Двадцать лет он писал в Риме свое «Явление Мессии», одушевленный грандиозными задачами. Во-первых, своим, доселе никогда в изображениях не появлявшимся сюжетом «выразить сущность всего Евангелия». Во-вторых, вместо рутинной академической церковной живописи создать новый ее стиль, новый «иконный род». И наконец, «заставить согласиться иностранцев, что русские живописцы не хуже их». Идеи комитет Общества поощрения художников одобрял. Но шли годы, картину Иванов не слал, только изводил патронов бесконечными мольбами о продлении пенсиона. Мало того, он самовольно отправился по Италии тратить время и деньги на изучение росписей Джотто, прочего стародавнего хлама потому якобы, что те неумелые мастера, не зная «светских угодностей Ренессанса», писали наивно, «с теплой верой». И этого мало. Иванов донимал просьбами одна нелепее другой. То ему надобность из Италии, которой Рафаэлю было достаточно, ехать в Палестину – смотреть природу краев, где был явлен Спаситель (комитет, естественно, отказал). То подавай ему копии примитивных древнерусских икон, «дабы иметь понятие, как нам греки передали сей образ». Короче, чудил.
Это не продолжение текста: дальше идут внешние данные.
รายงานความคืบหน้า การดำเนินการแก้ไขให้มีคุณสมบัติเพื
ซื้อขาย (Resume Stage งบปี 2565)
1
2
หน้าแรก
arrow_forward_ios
Страдая от недостатка образованности, преклоняясь перед учеными умами, Иванов выработал педантичный «метод сличения». Для каждого лица в огромной многофигурной композиции десятки эскизов, копии с картин, зарисовки классической скульптуры, портретные типажи современного еврейского гетто. Всякий камень, всякий кустик полотна о явлении Искупителя выверялся множеством этюдов на натуре. Работавшие в Риме русские художники считали безумным и этот метод, и его автора. Рисовали карикатуры, в которых Иванов, обросший, одичавший, на больных глазах очки, из-под плаща обтрепанные панталоны, с посохом странника блуждает по римским окрестностям. Товарищей, их веселой компании художник чурался. Мнительность его разрослась до подозрений, что кто-то хочет его отравить. Мастерскую он запер чугунными засовами, никого не пускал, гигантский холст никому не показывал. Измученный, полуголодный, держался убеждением – «сего труда ни один человек, кроме меня, кончить не может».
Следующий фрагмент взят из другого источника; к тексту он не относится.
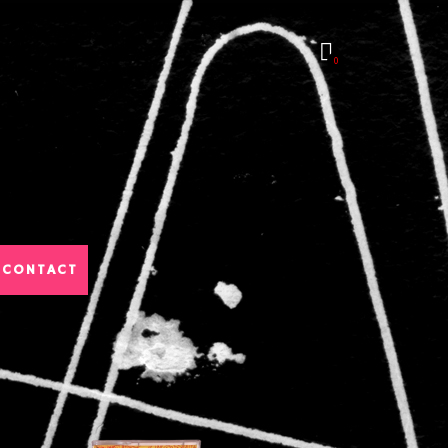
0
CONTACT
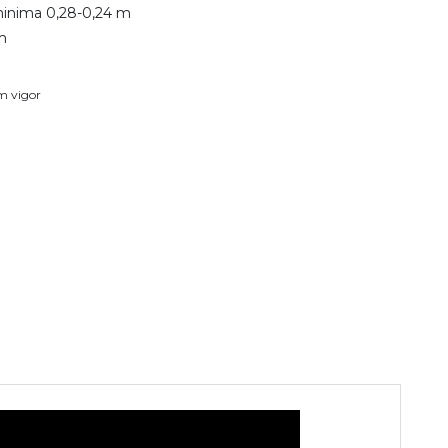
minima 0,28-0,24 m
m
em vigor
И с помощью исхлопотавших ему денежные пособия Гоголя и Жуковского свою картину Александр Иванов завершил. Дописал полотно безразличной вялой кистью. Энтузиазма не нашлось, чтобы под конец хотя бы покрыть холст общим тоном, объединить пестроватый колорит. Горьки были переживания живописца, охладевшего к своему творению. Еще горше – художник утратил веру. Набожный восторг, о чистоте и высоте которого он радел 20 лет, растаял. Теперь в мечтах ему рисовался невиданный, отнюдь не церковный храм, где будет представлен «результат всех верований». По стенам колоссального сооружения разместятся сотни монументальных картин. Осью рассказа о духовном пути человечества станут эпизоды земной жизни Христа, сопровождать их будут параллели сюжетов Ветхого Завета, образов античной мифологии. Художник тщательно продумал содержание, схему расположения картин. Предстояло сочинить 500 композиций, 200 эскизов цикла Иванов успел сделать.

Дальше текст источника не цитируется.